The program combines favorites by Brahms and Franck with lesser-known works by Olivier Messiaen and Erwin Schulhoff — neither of them exactly avant-garde pieces, but both representative of early 20th-century modernist trends. Kahane describes the Messiaen as “still showing the influence of Debussy, but also very recognizably the work of Messiaen, with signature harmonic formations that he was already using. It’s a very compact piece, a wonderful sort of showpiece for both violin and piano. But Messiaen being the spiritual composer he is, the piece never indulges in virtuosity for its own sake.”
Schulhoff’s tragic life as a Holocaust victim resonates with both Kahane and Hope, who are ardent advocates of his music. “We share a personal connection to this music because both of our families suffered persecution under the Nazi regime,” Kahane remarks. “Schulhoff was a very significant and unusual voice, not only a gifted pianist but a superb jazz player. Although the sonata we’re playing doesn’t sound like jazz, you can hear in the harmonies and textures that Schulhoff knew jazz very well. This is music of great power, very compact and concise.”
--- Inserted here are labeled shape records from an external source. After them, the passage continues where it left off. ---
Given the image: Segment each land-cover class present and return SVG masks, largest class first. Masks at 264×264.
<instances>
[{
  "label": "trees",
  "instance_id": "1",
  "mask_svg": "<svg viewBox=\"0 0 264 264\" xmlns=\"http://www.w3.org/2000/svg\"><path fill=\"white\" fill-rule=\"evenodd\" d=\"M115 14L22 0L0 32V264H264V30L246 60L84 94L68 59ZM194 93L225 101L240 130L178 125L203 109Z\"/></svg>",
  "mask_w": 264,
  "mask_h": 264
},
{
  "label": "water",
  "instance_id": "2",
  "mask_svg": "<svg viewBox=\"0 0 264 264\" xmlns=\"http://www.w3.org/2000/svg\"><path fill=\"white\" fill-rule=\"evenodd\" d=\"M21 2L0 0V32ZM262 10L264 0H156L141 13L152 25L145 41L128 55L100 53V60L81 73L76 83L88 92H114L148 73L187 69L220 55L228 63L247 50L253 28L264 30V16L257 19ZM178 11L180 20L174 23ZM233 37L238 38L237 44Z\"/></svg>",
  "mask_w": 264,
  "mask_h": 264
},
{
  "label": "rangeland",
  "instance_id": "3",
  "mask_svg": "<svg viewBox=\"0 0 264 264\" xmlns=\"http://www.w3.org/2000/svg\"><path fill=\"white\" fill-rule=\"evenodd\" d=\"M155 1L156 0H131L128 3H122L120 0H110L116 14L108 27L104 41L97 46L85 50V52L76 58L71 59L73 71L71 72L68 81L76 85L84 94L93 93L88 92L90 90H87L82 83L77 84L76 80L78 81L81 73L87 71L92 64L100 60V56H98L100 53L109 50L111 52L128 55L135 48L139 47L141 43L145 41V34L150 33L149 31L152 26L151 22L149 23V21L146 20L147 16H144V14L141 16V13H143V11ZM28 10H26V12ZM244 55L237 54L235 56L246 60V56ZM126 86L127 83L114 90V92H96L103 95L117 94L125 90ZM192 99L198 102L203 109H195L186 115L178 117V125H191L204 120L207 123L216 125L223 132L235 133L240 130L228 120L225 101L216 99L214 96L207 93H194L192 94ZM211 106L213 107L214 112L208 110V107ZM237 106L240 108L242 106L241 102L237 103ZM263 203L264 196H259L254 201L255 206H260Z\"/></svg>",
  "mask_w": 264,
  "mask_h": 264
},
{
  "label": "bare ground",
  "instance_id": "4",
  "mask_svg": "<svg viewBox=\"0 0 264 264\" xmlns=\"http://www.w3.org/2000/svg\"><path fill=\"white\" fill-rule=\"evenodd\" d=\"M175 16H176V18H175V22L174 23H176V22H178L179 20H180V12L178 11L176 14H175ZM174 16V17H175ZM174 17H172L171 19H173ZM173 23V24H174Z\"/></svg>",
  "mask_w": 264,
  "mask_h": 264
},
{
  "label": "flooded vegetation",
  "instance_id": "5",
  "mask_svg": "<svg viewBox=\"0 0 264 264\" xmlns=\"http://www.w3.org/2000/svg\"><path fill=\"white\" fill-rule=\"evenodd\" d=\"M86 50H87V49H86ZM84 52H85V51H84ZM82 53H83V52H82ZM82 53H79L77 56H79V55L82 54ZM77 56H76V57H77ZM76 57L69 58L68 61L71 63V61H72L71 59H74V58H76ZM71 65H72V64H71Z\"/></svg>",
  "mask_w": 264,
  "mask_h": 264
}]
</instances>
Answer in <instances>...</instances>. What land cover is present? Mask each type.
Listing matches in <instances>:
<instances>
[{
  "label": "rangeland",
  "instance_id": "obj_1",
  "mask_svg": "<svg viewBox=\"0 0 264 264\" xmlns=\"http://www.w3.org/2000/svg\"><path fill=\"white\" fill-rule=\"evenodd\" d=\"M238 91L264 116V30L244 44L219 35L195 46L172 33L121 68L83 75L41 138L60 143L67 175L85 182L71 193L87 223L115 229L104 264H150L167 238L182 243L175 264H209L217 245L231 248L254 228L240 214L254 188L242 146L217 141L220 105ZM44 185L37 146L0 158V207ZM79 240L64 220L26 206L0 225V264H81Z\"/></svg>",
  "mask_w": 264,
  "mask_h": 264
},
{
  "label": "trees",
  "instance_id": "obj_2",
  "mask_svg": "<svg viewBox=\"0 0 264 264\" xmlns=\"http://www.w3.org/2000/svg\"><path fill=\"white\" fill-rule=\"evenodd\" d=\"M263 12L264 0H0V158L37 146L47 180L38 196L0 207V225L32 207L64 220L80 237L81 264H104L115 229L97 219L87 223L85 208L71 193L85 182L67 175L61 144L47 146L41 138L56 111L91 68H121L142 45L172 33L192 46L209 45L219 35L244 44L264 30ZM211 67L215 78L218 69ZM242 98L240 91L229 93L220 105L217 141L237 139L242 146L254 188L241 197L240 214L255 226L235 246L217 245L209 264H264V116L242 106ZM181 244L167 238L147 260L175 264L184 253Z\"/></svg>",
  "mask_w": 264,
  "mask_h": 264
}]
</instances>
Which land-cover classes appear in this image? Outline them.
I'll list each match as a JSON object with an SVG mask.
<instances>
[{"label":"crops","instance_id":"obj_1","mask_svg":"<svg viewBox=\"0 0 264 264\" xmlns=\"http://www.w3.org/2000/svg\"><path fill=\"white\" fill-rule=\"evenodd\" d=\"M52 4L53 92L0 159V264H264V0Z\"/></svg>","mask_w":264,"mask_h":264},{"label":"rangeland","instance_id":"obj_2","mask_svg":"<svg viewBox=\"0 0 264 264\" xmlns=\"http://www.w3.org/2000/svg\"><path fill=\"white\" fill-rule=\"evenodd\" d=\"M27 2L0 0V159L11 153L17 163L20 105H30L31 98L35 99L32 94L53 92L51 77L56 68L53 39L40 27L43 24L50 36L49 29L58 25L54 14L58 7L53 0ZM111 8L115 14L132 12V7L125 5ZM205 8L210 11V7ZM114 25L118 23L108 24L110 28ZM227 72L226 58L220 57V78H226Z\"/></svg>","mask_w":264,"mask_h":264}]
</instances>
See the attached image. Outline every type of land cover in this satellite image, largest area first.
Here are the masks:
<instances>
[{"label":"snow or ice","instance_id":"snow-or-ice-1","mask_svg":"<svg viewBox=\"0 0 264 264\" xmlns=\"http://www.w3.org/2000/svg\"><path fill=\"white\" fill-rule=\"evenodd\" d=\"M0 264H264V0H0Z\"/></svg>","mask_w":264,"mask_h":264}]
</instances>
Blending the familiar and the unknown comes easily to Kahane and especially to Hope, who has garnered wide notice for his meandering musical journeys from classical to jazz to raga. “Both of us have very eclectic tastes. Daniel has become known for doing an extraordinarily wide range of styles and genres,” Kahane says. “He can do unusual Baroque music, as well as new music. He’s a musician of tremendous curiosity and wonderful intellect, but there’s also a very deep expressiveness and communicativeness.”
Kahane and Hope first collaborated six years ago, when Hope was a featured soloist with the Los Angeles Chamber Orchestra. That program — combining music of Mozart and Alfred Schnittke — “was in and of itself radically different, speaking to the kind of intellectual curiosity [Hope] has,” observes Kahane. A return to Los Angeles last spring prompted the two to plan their current program. “We didn’t set out with an agenda per se, just tossed different pieces back and forth a few times,” he notes. “This is what we came up with: two pieces that are pillars of the repertory for violin and piano, two pieces that are very little known.”
The newfound balance in Kahane’s career between conductor and pianist seems to suit him just fine. “I’m really enjoying what I’m doing right now. I’m still doing a lot of conducting, but this is the first time in some 16 years that I haven’t had two orchestras! So that has opened up a great deal of space that I now have, to spend more time at the piano, and I am playing a lot of repertoire that I played before, but I look forward to learning some pieces I’ve been wanting to learn for a long time.”